Neoproterozoic enigmas - worldwide distribution of glacial deposits, low-latitude ice lines at sea level, Fe-formations with ice-rafted debris, post-glacial cap carbonates, and multicellular animal evolution within 20 my of the end of the Snowball Earth.
Why didn’t these Snowball Earth events occur all the time? Need an equatorial distribution of continents - this hasn’t happened yet in the Phanerozoic. Equatorially-distributed continents inevitably results in a colder Earth. Normally, land in the tropics has higher weathering rates, resulting in CO2 levels dropping and temperatures dropping, which is a check on weathering rates. In addition to albedo effects, equatorially distributed continents results in extensive polar ice caps. Then, the atmosphere will be drier (less latent heat in it), and atmospheric energy is reduced, and circulation is less effective in transporting heat from low latitudes to high latitudes. The tropics will be warmer but the poles will be colder, and will be more susceptible to albedo runaway.
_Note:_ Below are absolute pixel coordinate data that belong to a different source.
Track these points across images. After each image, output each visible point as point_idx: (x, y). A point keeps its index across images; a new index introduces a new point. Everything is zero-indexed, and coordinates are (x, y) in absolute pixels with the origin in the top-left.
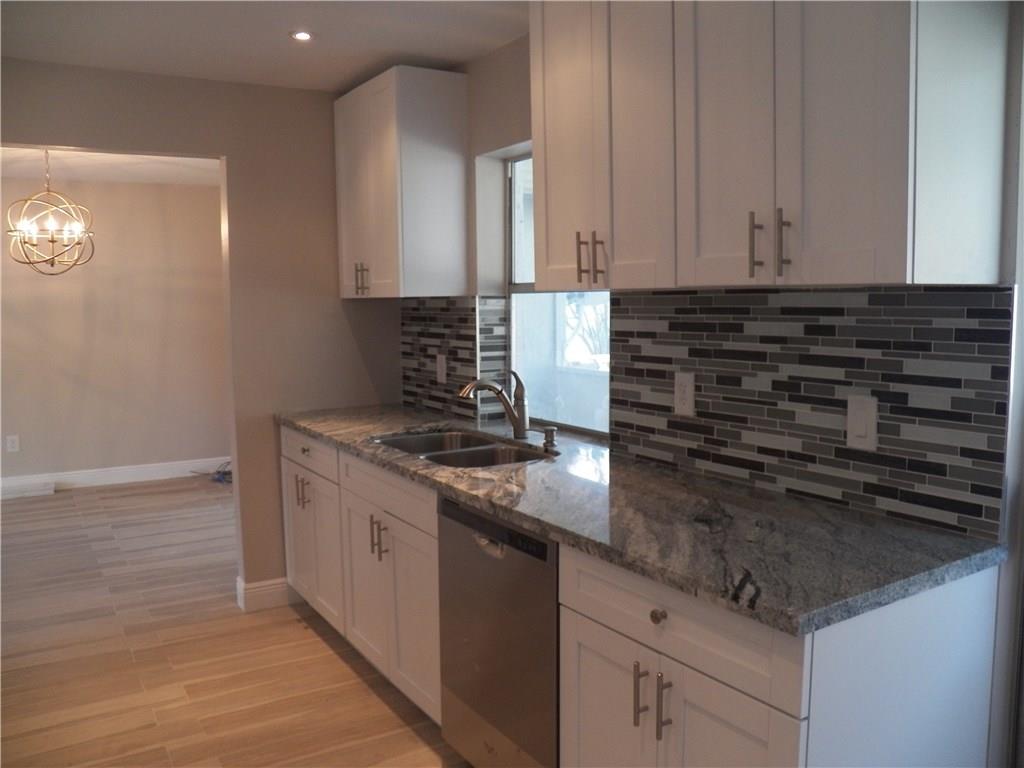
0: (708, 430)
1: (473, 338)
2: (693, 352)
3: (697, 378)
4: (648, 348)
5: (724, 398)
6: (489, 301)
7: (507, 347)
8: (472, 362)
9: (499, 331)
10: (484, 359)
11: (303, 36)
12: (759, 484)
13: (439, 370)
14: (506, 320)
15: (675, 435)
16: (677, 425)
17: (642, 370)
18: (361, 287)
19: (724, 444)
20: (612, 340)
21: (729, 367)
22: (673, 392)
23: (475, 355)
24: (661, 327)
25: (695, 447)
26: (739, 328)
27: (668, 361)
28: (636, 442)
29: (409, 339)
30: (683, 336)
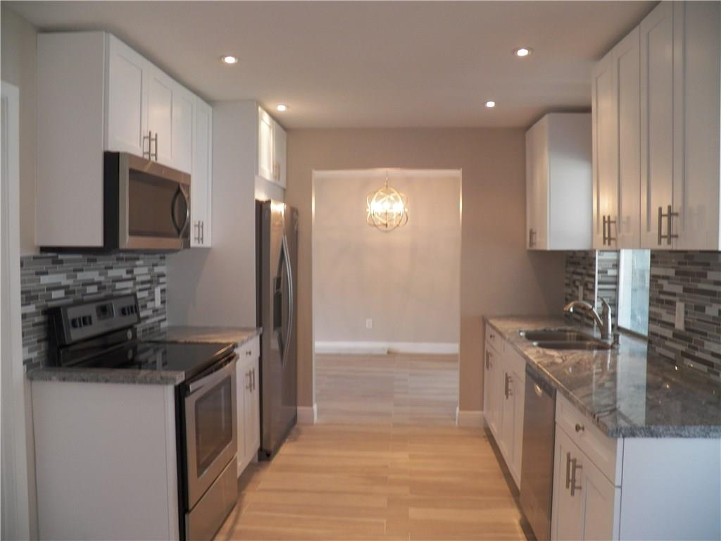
0: (689, 340)
1: (594, 276)
2: (685, 290)
3: (686, 306)
4: (667, 286)
5: (698, 320)
6: (605, 254)
7: (616, 283)
8: (593, 291)
9: (611, 272)
10: (599, 290)
11: (491, 104)
12: (713, 377)
13: (580, 295)
14: (617, 266)
15: (675, 342)
16: (677, 336)
17: (663, 300)
18: (531, 244)
19: (696, 349)
20: (651, 280)
21: (700, 300)
22: (675, 314)
23: (594, 286)
24: (671, 272)
25: (684, 350)
26: (705, 276)
27: (674, 294)
28: (659, 345)
29: (568, 276)
30: (681, 280)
What triggers individual glaciation events? Can see a 10 per mil drop in carbon isotopes before the onset of glacial deposits. This indicates a changing input of carbon, likely from generation of methane (from seafloor clathrates) - methane has a significant greenhouse forcing effect. The carbon cycle responds to this - CO2 levels go down (because it’s warmer and weathering rates go up, which is a CO2 sink). If you get an interruption in methane supply, the methane already in the air oxidizes to CO2 (a weaker greenhouse gas). All of this is from an unusual Neoproterozoic paleogeography which allows a Snowball Earth to happen.
Darwin: bad hypotheses can’t explain lots of facts.
Weaknesses of the Snowball Earth hypothesis - the results/conditions are so far outside what we know, so we have to figure out things based on first principles only.
Lesson: Juicy stuff remains to be found, even after 200 years of geologic investigations.